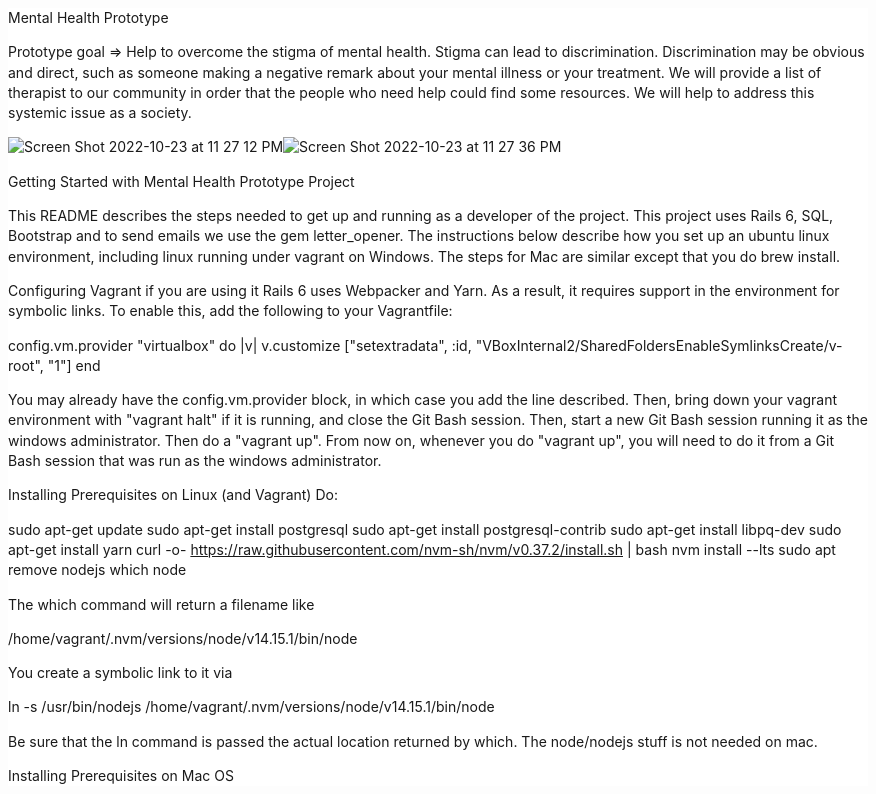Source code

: Mental Health Prototype 

Prototype goal => Help to overcome the stigma of mental health. Stigma can lead to discrimination. Discrimination may be obvious and direct, such as someone making a negative remark about your mental illness or your treatment. We will provide a list of therapist to our community in order that the people who need help could find some resources. We will help to address this systemic issue as a society.

<img width="1161" alt="Screen Shot 2022-10-23 at 11 27 12 PM" src="https://user-images.githubusercontent.com/56941883/197461341-42967cd8-80e0-4fa3-be3d-6feba8df10b6.png"><img width="1044" alt="Screen Shot 2022-10-23 at 11 27 36 PM" src="https://user-images.githubusercontent.com/56941883/197461393-e9f30a33-bb29-466f-9ded-bc16c61e2f27.png">




Getting Started with Mental Health Prototype Project

This README describes the steps needed to get up and running as a developer of the project. This project uses Rails 6, SQL, Bootstrap and to send emails we use the gem letter_opener. The instructions below describe how you set up an ubuntu linux environment, including linux running under vagrant on Windows. The steps for Mac are similar except that you do brew install.

Configuring Vagrant if you are using it
Rails 6 uses Webpacker and Yarn. As a result, it requires support in the environment for symbolic links. To enable this, add the following to your Vagrantfile:

config.vm.provider "virtualbox" do |v|
      v.customize ["setextradata", :id, "VBoxInternal2/SharedFoldersEnableSymlinksCreate/v-root", "1"]
  end

You may already have the config.vm.provider block, in which case you add the line described. Then, bring down your vagrant environment with "vagrant halt" if it is running, and close the Git Bash session. Then, start a new Git Bash session running it as the windows administrator. Then do a "vagrant up". From now on, whenever you do "vagrant up", you will need to do it from a Git Bash session that was run as the windows administrator.

Installing Prerequisites on Linux (and Vagrant)
Do:

sudo apt-get update
sudo apt-get install postgresql
sudo apt-get install postgresql-contrib
sudo apt-get install libpq-dev
sudo apt-get install yarn
curl -o- https://raw.githubusercontent.com/nvm-sh/nvm/v0.37.2/install.sh | bash
nvm install --lts
sudo apt remove nodejs
which node

The which command will return a filename like

/home/vagrant/.nvm/versions/node/v14.15.1/bin/node

You create a symbolic link to it via

ln -s /usr/bin/nodejs /home/vagrant/.nvm/versions/node/v14.15.1/bin/node

Be sure that the ln command is passed the actual location returned by which. The node/nodejs stuff is not needed on mac.

Installing Prerequisites on Mac OS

§

§ ASSIGNMENT
Reproduce, character for character, the lines of the items from the one containing "ln -s /usr/bin/nodejs" through the end of the items, both ends included.

§ EXPECTED ANSWER
ln -s /usr/bin/nodejs /home/vagrant/.nvm/versions/node/v14.15.1/bin/node

Be sure that the ln command is passed the actual location returned by which. The node/nodejs stuff is not needed on mac.

Installing Prerequisites on Mac OS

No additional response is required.